Martine Aubry s'est adressée samedi aux jeunes socialistes. Elle s'est engagée à reprendre « la majeure partie » de leurs propositions
Photo AFP
Martine Aubry a décidé de séduire les jeunesses socialistes (MJS) samedi. Les 800 jeunes militants lui ont présenté 21 propositions. Le rendez-vous était organisé à Paris à l'aquaboulevard. Les mauvaises langues ont relevé avec amusement une certaine forme de " jeunisme " lorsque la Première secrétaire du PS a listé un certain nombre de noms d'artistes ou penseurs populaires. Elle a cité le rappeur de NTM Kool Shen "C'est la vie qui t'rappelle qu'chaque jour c'est les play-off ", a parlé du rappeur Axiom, " j'aime bien Axiom, il est de Lille. " Elle a aussi nommé Camus, Césaire, Rimbaud, Natacha Le Sueur, le groupe de reggae Danakil et le philosophe Socrate. Une liste de références qui a été chaleureusement applaudie?

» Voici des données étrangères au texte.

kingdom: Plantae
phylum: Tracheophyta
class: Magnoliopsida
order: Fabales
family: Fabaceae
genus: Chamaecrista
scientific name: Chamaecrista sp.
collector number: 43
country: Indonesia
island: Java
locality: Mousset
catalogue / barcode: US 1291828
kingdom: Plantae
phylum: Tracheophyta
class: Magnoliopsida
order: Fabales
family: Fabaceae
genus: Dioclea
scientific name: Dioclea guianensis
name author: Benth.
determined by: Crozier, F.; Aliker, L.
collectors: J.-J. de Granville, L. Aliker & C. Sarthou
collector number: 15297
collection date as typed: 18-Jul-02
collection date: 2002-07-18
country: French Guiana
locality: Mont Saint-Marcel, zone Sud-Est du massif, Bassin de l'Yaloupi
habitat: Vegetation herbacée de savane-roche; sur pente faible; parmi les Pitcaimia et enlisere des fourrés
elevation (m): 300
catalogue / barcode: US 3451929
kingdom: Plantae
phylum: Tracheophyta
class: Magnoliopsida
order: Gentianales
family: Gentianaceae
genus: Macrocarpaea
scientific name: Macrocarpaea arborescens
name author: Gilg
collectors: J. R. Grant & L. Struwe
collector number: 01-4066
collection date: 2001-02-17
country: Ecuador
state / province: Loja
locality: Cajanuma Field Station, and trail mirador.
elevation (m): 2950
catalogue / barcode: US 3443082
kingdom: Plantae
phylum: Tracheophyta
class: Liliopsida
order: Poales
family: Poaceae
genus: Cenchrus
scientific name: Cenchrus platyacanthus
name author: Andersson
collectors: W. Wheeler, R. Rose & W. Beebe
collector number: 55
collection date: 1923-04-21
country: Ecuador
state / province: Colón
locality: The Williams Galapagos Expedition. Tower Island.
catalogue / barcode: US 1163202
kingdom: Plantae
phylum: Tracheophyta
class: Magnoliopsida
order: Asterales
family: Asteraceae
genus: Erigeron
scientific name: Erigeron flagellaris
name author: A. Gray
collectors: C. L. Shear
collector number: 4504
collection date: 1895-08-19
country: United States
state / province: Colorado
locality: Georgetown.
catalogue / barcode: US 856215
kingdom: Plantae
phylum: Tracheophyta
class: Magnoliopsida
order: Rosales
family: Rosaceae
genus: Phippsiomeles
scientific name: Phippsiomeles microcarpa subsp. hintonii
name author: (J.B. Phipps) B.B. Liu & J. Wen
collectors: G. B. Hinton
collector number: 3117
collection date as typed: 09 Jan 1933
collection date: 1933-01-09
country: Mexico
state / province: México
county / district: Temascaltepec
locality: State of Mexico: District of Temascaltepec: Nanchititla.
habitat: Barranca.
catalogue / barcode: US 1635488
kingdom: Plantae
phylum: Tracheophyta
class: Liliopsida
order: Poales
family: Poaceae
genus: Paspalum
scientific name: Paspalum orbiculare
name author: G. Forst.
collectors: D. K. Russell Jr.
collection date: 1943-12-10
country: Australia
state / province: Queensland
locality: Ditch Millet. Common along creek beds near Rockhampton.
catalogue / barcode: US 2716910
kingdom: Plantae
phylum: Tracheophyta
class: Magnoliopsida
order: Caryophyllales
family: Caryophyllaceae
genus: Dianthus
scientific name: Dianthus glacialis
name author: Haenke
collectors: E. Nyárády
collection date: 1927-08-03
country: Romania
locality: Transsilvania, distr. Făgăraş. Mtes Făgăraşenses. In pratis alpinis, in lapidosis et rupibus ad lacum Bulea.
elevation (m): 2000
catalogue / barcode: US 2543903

Reprise des propositions des jeunes
Le MJS a proposé des mesures concernant la jeunesse, l'augmentation de 200 euros des salaires compris entre 1.000 et 3.000 euros, la généralisation des CDI, la fusion des universités et des grandes écoles ou encore la retraite à 60 ans sans décote.
Après avoir écouté ce que les militants avaient à dire, Martine Aubry a affirmé que la "majeure partie" des propositions serait reprise dans le programme du Parti socialiste. Elle a également abordé d'autres sujets politiques tels que les contrôles d'identité par la police, l'encadrement des stages et les logements sociaux. L'instauration d'emplois jeunes était au centre de son discours, un programme qui devrait s'appeler "Emplois d'avenir", aura pour secteur principal l'écologie : "Ça déplaît à la droite parce qu'on avait réussi, parce qu'on avait fait confiance aux jeunes" a-t-elle aussi déclaré.
Les jeunes au centre des programmes
De la même manière que François Hollande jeudi dernier, Martine Aubry semble avoir réalisé l'atout stratégique que représentent les jeunes. Les manifestations des étudiants contre l'autonomie des universités, contre la loi des retraites ou les difficultés d'insertion professionnelle, donnent aux candidats de gauche une posture de franche opposition par rapport à la politique gouvernementale.